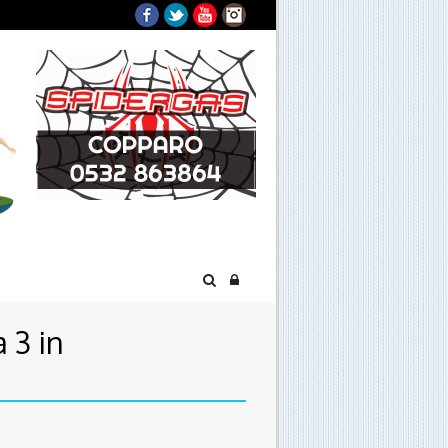
Facebook
Twitter
YouTube
Instagram
 3 in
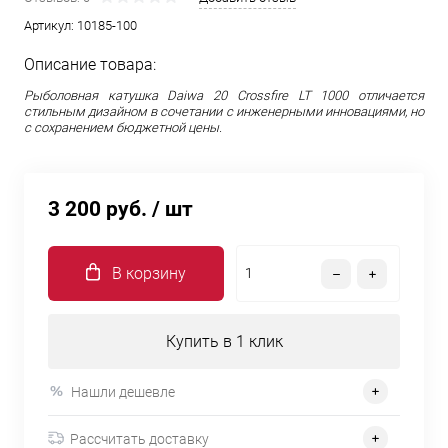
Артикул:
10185-100
Описание товара:
Рыболовная катушка Daiwa 20 Crossfire LT 1000 отличается
стильным дизайном в сочетании с инженерными инновациями, но
с сохранением бюджетной цены.
3 200 руб.
/ шт
В корзину
Купить в 1 клик
Нашли дешевле
Рассчитать доставку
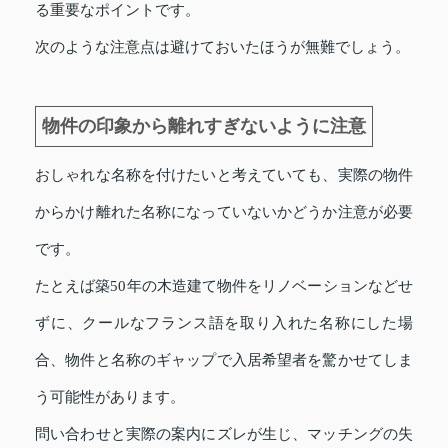
る重要なポイントです。
次のような注意点は避けておいたほうが無難でしょう。
物件の印象から離れすぎないように注意
おしゃれな名称を付けたいと考えていても、実際の物件
からかけ離れた名称になっていないかどうか注意が必要
です。
たとえば築50年の木造建て物件をリノベーションなどせ
ずに、クールなフランス語を取り入れた名称にした場
合、物件と名称のギャップで入居希望者を驚かせてしま
う可能性があります。
問い合わせと実際の案内にズレが生じ、マッチングの失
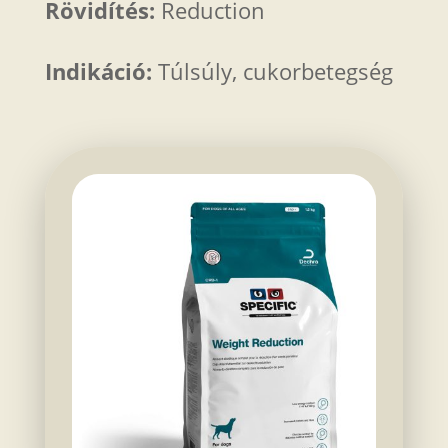
Rövidítés:
Reduction
Indikáció:
Túlsúly, cukorbetegség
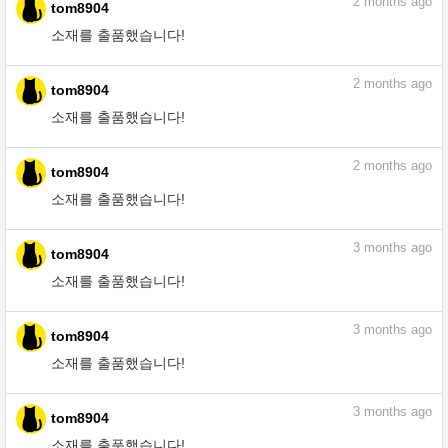
2
months ago
tom8904
소재를 출품했습니다!
2
months ago
tom8904
소재를 출품했습니다!
2
months ago
tom8904
소재를 출품했습니다!
3
months ago
tom8904
소재를 출품했습니다!
3
months ago
tom8904
소재를 출품했습니다!
3
months ago
tom8904
소재를 출품했습니다!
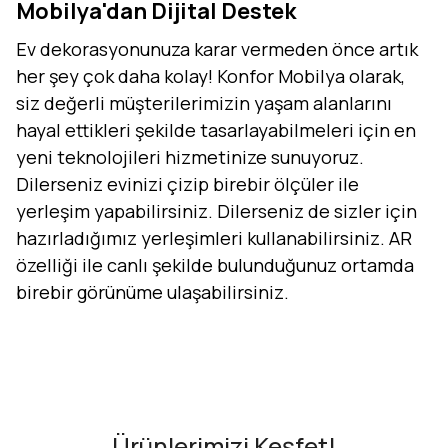
Mobilya'dan Dijital Destek
Ev dekorasyonunuza karar vermeden önce artık
her şey çok daha kolay! Konfor Mobilya olarak,
siz değerli müşterilerimizin yaşam alanlarını
hayal ettikleri şekilde tasarlayabilmeleri için en
yeni teknolojileri hizmetinize sunuyoruz.
Dilerseniz evinizi çizip birebir ölçüler ile
yerleşim yapabilirsiniz. Dilerseniz de sizler için
hazırladığımız yerleşimleri kullanabilirsiniz. AR
özelliği ile canlı şekilde bulunduğunuz ortamda
birebir görünüme ulaşabilirsiniz.
Evini Konfor'la Tasarla
AR - Evinde Gör
AR - Evinde Gör
Ürünlerimizi Keşfet!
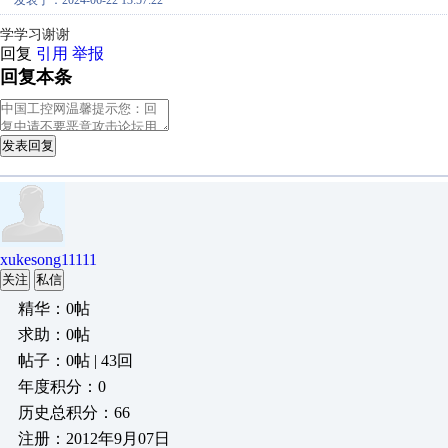
发表于：2024-06-22 13:57:22
学学习谢谢
回复
引用
举报
回复本条
发表回复
xukesong11111
关注
私信
精华：0帖
求助：0帖
帖子：0帖 | 43回
年度积分：0
历史总积分：66
注册：2012年9月07日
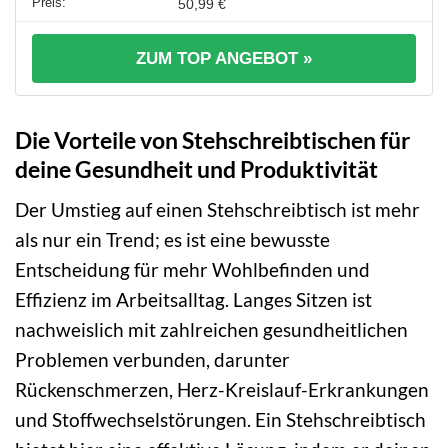
50,99 €
ZUM TOP ANGEBOT »
Die Vorteile von Stehschreibtischen für
deine Gesundheit und Produktivität
Der Umstieg auf einen Stehschreibtisch ist mehr
als nur ein Trend; es ist eine bewusste
Entscheidung für mehr Wohlbefinden und
Effizienz im Arbeitsalltag. Langes Sitzen ist
nachweislich mit zahlreichen gesundheitlichen
Problemen verbunden, darunter
Rückenschmerzen, Herz-Kreislauf-Erkrankungen
und Stoffwechselstörungen. Ein Stehschreibtisch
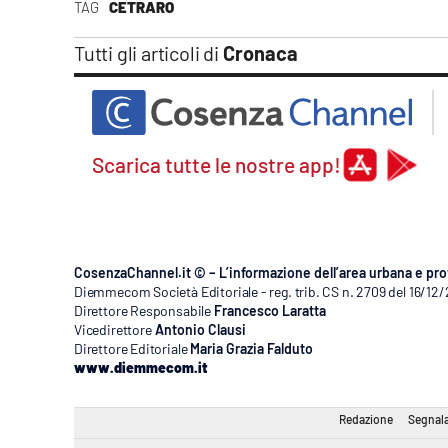
TAG
CETRARO
Apple
Tutti gli articoli di
Cronaca
Vai
Scarica tutte le nostre app!
CosenzaChannel.it © – L’informazione dell’area urbana e pro
Diemmecom Società Editoriale - reg. trib. CS n. 2709 del 16/12
Direttore Responsabile
Francesco Laratta
Vicedirettore
Antonio Clausi
Direttore Editoriale
Maria Grazia Falduto
www.diemmecom.it
Redazione
Segnala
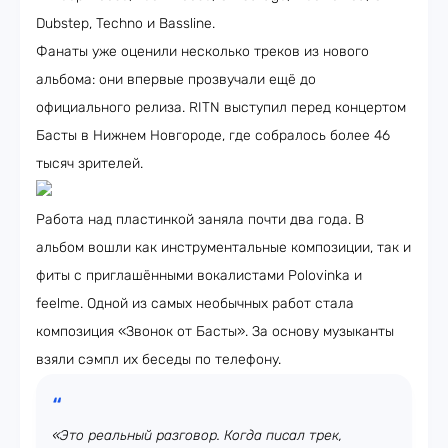
Dubstep, Techno и Bassline.
Фанаты уже оценили несколько треков из нового
альбома: они впервые прозвучали ещё до
официального релиза. RITN выступил перед концертом
Басты в Нижнем Новгороде, где собралось более 46
тысяч зрителей.
Работа над пластинкой заняла почти два года. В
альбом вошли как инструментальные композиции, так и
фиты с приглашёнными вокалистами Polovinka и
feelme. Одной из самых необычных работ стала
композиция «Звонок от Басты». За основу музыканты
взяли сэмпл их беседы по телефону.
«Это реальный разговор. Когда писал трек,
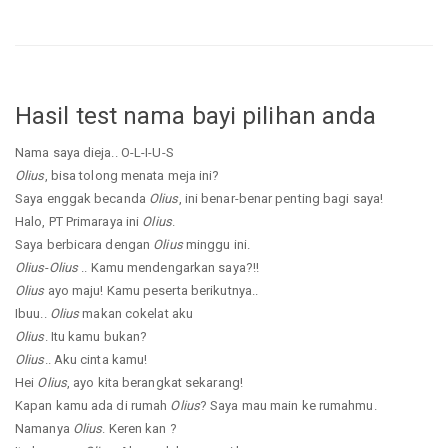
Hasil test nama bayi pilihan anda
Nama saya dieja.. O-L-I-U-S
Olius
, bisa tolong menata meja ini?
Saya enggak becanda
Olius
, ini benar-benar penting bagi saya!
Halo, PT Primaraya ini
Olius
.
Saya berbicara dengan
Olius
minggu ini.
Olius
-
Olius
.. Kamu mendengarkan saya?!!
Olius
ayo maju! Kamu peserta berikutnya..
Ibuu..
Olius
makan cokelat aku
Olius
. Itu kamu bukan?
Olius
.. Aku cinta kamu!
Hei
Olius
, ayo kita berangkat sekarang!
Kapan kamu ada di rumah
Olius
? Saya mau main ke rumahmu.
Namanya
Olius
. Keren kan ?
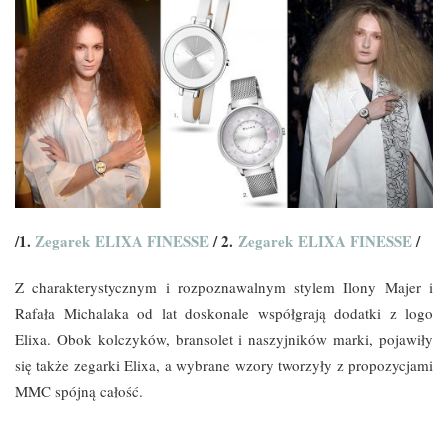
/1.
Zegarek ELIXA FINESSE
/ 2.
Zegarek ELIXA FINESSE
/
Z charakterystycznym i rozpoznawalnym stylem Ilony Majer i
Rafała Michalaka od lat doskonale współgrają dodatki z logo
Elixa. Obok kolczyków, bransolet i naszyjników marki, pojawiły
się także zegarki Elixa, a wybrane wzory tworzyły z propozycjami
MMC spójną całość.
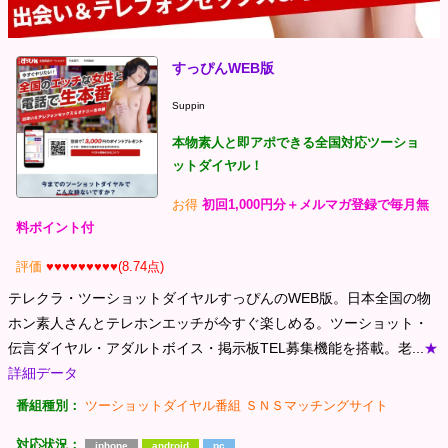
すっぴんWEB版
Suppin
本物素人と即アポできる全国対応ツーショ
ットダイヤル！
お得
初回1,000円分＋メルマガ登録で毎月無
料ポイント付
評価
♥♥♥♥♥♥♥♥♥(8.74点)
テレクラ・ツーショットダイヤルすっぴんのWEB版。日本全国の物
ホン素人さんとテレホンエッチが今すぐ楽しめる。ツーショット・
伝言ダイヤル・アダルトボイス・掲示板TEL募集機能を搭載。老...
★
詳細データ
番組種別：
ツーショットダイヤル番組
ＳＮＳマッチングサイト
対応状況：
iphone
android
pc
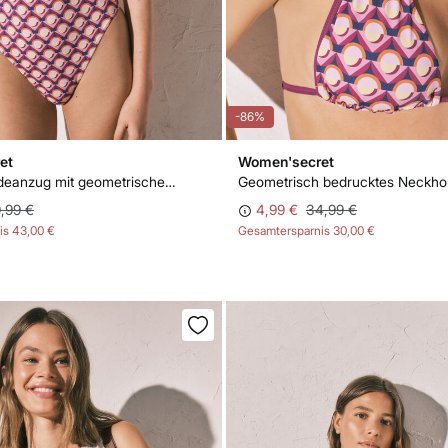
-86%
et
Women'secret
Bandeau-Badeanzug mit geometrischem Cut-Out-Print
,99 €
4,99 €
34,99 €
is
43,00 €
Gesamtersparnis
30,00 €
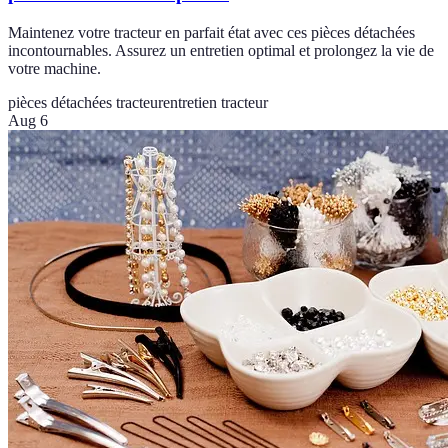
Maintenez votre tracteur en parfait état avec ces pièces détachées
incontournables. Assurez un entretien optimal et prolongez la vie de
votre machine.
pièces détachées tracteur
entretien tracteur
Aug 6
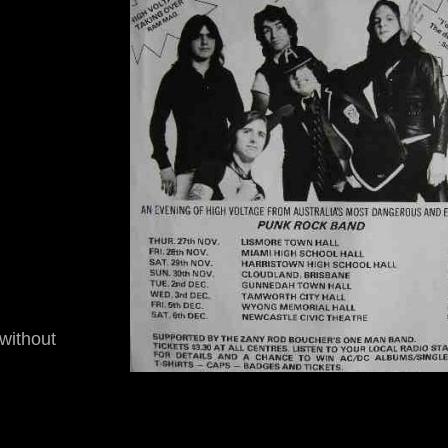
without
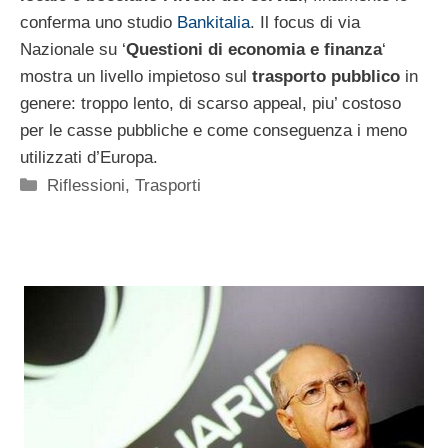
conferma uno studio
Bankitalia
. Il focus di via
Nazionale su ‘
Questioni di economia e finanza
‘
mostra un livello impietoso sul
trasporto pubblico
in
genere: troppo lento, di scarso appeal, piu’ costoso
per le casse pubbliche e come conseguenza i meno
utilizzati d’Europa.
Categorie
Riflessioni
,
Trasporti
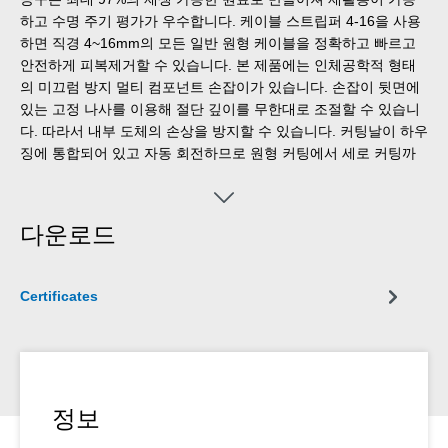
하고 수명 주기 평가가 우수합니다. 케이블 스트립퍼 4-16을 사용
하면 직경 4~16mm의 모든 일반 원형 케이블을 정확하고 빠르고
안전하게 피복제거할 수 있습니다. 본 제품에는 인체공학적 형태
의 미끄럼 방지 멀티 컴포넌트 손잡이가 있습니다. 손잡이 뒷면에
있는 고정 나사를 이용해 절단 깊이를 무한대로 조절할 수 있습니
다. 따라서 내부 도체의 손상을 방지할 수 있습니다. 커팅날이 하우
징에 통합되어 있고 자동 회전하므로 원형 커팅에서 세로 커팅까
지 자동으로 조정할 수 있습니다.
다운로드
Certificates
정보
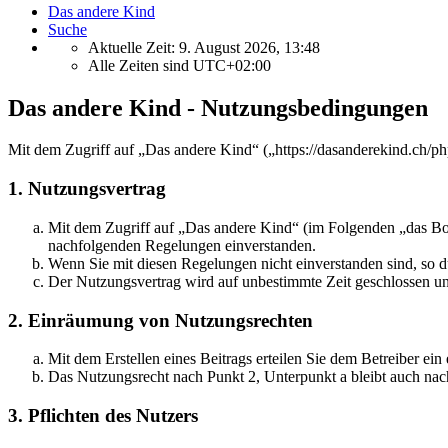
Das andere Kind
Suche
Aktuelle Zeit: 9. August 2026, 13:48
Alle Zeiten sind
UTC+02:00
Das andere Kind - Nutzungsbedingungen
Mit dem Zugriff auf „Das andere Kind“ („https://dasanderekind.ch/p
1. Nutzungsvertrag
Mit dem Zugriff auf „Das andere Kind“ (im Folgenden „das Boa
nachfolgenden Regelungen einverstanden.
Wenn Sie mit diesen Regelungen nicht einverstanden sind, so dü
Der Nutzungsvertrag wird auf unbestimmte Zeit geschlossen und
2. Einräumung von Nutzungsrechten
Mit dem Erstellen eines Beitrags erteilen Sie dem Betreiber ei
Das Nutzungsrecht nach Punkt 2, Unterpunkt a bleibt auch na
3. Pflichten des Nutzers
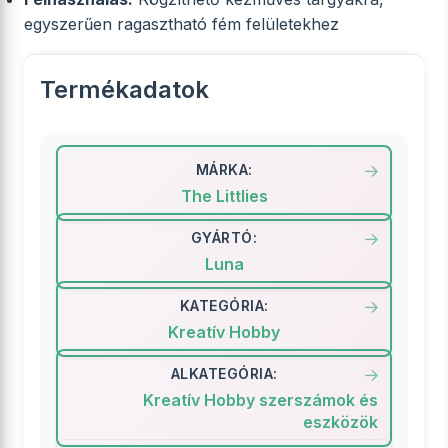
egyszerűen ragasztható fém felületekhez
Termékadatok
MÁRKA:
The Littlies
GYÁRTÓ:
Luna
KATEGÓRIA:
Kreatív Hobby
ALKATEGÓRIA:
Kreatív Hobby szerszámok és
eszközök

══════

§ Task prompt: Which part of the entries opens with the line containing "Elixa. Obok kolczyków, bransolet" and closes with the line containing "Der Nutzungsvertrag wird"? Output that part exactly, ends included, pictures excluded.

§ Worked solution:
Elixa. Obok kolczyków, bransolet i naszyjników marki, pojawiły
się także zegarki Elixa, a wybrane wzory tworzyły z propozycjami
MMC spójną całość.
すっぴんWEB版
Suppin
本物素人と即アポできる全国対応ツーショ
ットダイヤル！
お得
初回1,000円分＋メルマガ登録で毎月無
料ポイント付
評価
♥♥♥♥♥♥♥♥♥(8.74点)
テレクラ・ツーショットダイヤルすっぴんのWEB版。日本全国の物
ホン素人さんとテレホンエッチが今すぐ楽しめる。ツーショット・
伝言ダイヤル・アダルトボイス・掲示板TEL募集機能を搭載。老...
★
詳細データ
番組種別：
ツーショットダイヤル番組
ＳＮＳマッチングサイト
対応状況：
iphone
android
pc
-86%
et
Women'secret
Bandeau-Badeanzug mit geometrischem Cut-Out-Print
,99 €
4,99 €
34,99 €
is
43,00 €
Gesamtersparnis
30,00 €
Maintenez votre tracteur en parfait état avec ces pièces détachées
incontournables. Assurez un entretien optimal et prolongez la vie de
votre machine.
pièces détachées tracteur
entretien tracteur
Aug 6
without
conferma uno studio
Bankitalia
. Il focus di via
Nazionale su ‘
Questioni di economia e finanza
‘
mostra un livello impietoso sul
trasporto pubblico
in
genere: troppo lento, di scarso appeal, piu’ costoso
per le casse pubbliche e come conseguenza i meno
utilizzati d’Europa.
Categorie
Riflessioni
,
Trasporti
하고 수명 주기 평가가 우수합니다. 케이블 스트립퍼 4-16을 사용
하면 직경 4~16mm의 모든 일반 원형 케이블을 정확하고 빠르고
안전하게 피복제거할 수 있습니다. 본 제품에는 인체공학적 형태
의 미끄럼 방지 멀티 컴포넌트 손잡이가 있습니다. 손잡이 뒷면에
있는 고정 나사를 이용해 절단 깊이를 무한대로 조절할 수 있습니
다. 따라서 내부 도체의 손상을 방지할 수 있습니다. 커팅날이 하우
징에 통합되어 있고 자동 회전하므로 원형 커팅에서 세로 커팅까
지 자동으로 조정할 수 있습니다.
다운로드
Certificates
정보
Das andere Kind
Suche
Aktuelle Zeit: 9. August 2026, 13:48
Alle Zeiten sind
UTC+02:00
Das andere Kind - Nutzungsbedingungen
Mit dem Zugriff auf „Das andere Kind“ („https://dasanderekind.ch/p
1. Nutzungsvertrag
Mit dem Zugriff auf „Das andere Kind“ (im Folgenden „das Boa
nachfolgenden Regelungen einverstanden.
Wenn Sie mit diesen Regelungen nicht einverstanden sind, so dü
Der Nutzungsvertrag wird auf unbestimmte Zeit geschlossen und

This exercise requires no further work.